Content starts
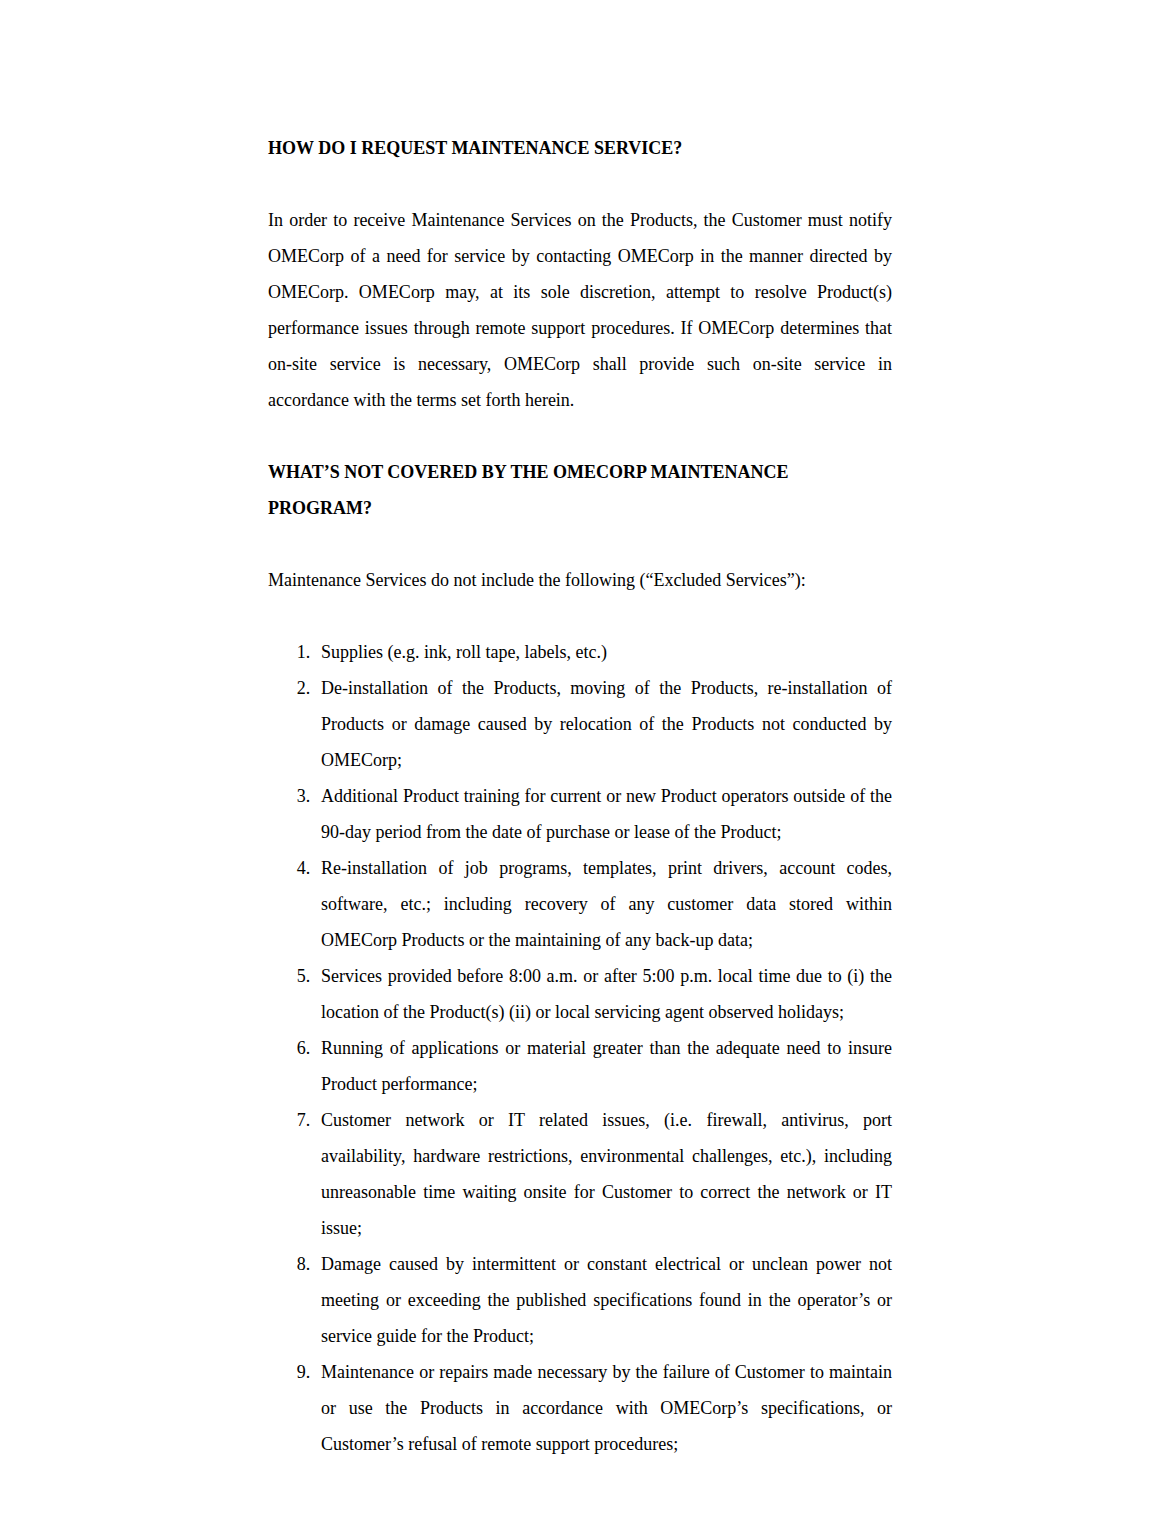How do I request maintenance service?
In order to receive Maintenance Services on the Products, the Customer must notify OMECorp of a need for service by contacting OMECorp in the manner directed by OMECorp. OMECorp may, at its sole discretion, attempt to resolve Product(s) performance issues through remote support procedures. If OMECorp determines that on-site service is necessary, OMECorp shall provide such on-site service in accordance with the terms set forth herein.
What’s not covered by the OMECorp maintenance program?
Maintenance Services do not include the following (“Excluded Services”):
Supplies (e.g. ink, roll tape, labels, etc.)
De-installation of the Products, moving of the Products, re-installation of Products or damage caused by relocation of the Products not conducted by OMECorp;
Additional Product training for current or new Product operators outside of the 90-day period from the date of purchase or lease of the Product;
Re-installation of job programs, templates, print drivers, account codes, software, etc.; including recovery of any customer data stored within OMECorp Products or the maintaining of any back-up data;
Services provided before 8:00 a.m. or after 5:00 p.m. local time due to (i) the location of the Product(s) (ii) or local servicing agent observed holidays;
Running of applications or material greater than the adequate need to insure Product performance;
Customer network or IT related issues, (i.e. firewall, antivirus, port availability, hardware restrictions, environmental challenges, etc.), including unreasonable time waiting onsite for Customer to correct the network or IT issue;
Damage caused by intermittent or constant electrical or unclean power not meeting or exceeding the published specifications found in the operator’s or service guide for the Product;
Maintenance or repairs made necessary by the failure of Customer to maintain or use the Products in accordance with OMECorp’s specifications, or Customer’s refusal of remote support procedures;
Content ends
Instructions to follow: Go through the records above and, whenever a line includes the word "need", copy it.

Task answer:
In order to receive Maintenance Services on the Products, the Customer must notify OMECorp of a need for service by contacting OMECorp in the manner directed by OMECorp. OMECorp may, at its sole discretion, attempt to resolve Product(s) performance issues through remote support procedures. If OMECorp determines that on-site service is necessary, OMECorp shall provide such on-site service in accordance with the terms set forth herein.
Running of applications or material greater than the adequate need to insure Product performance;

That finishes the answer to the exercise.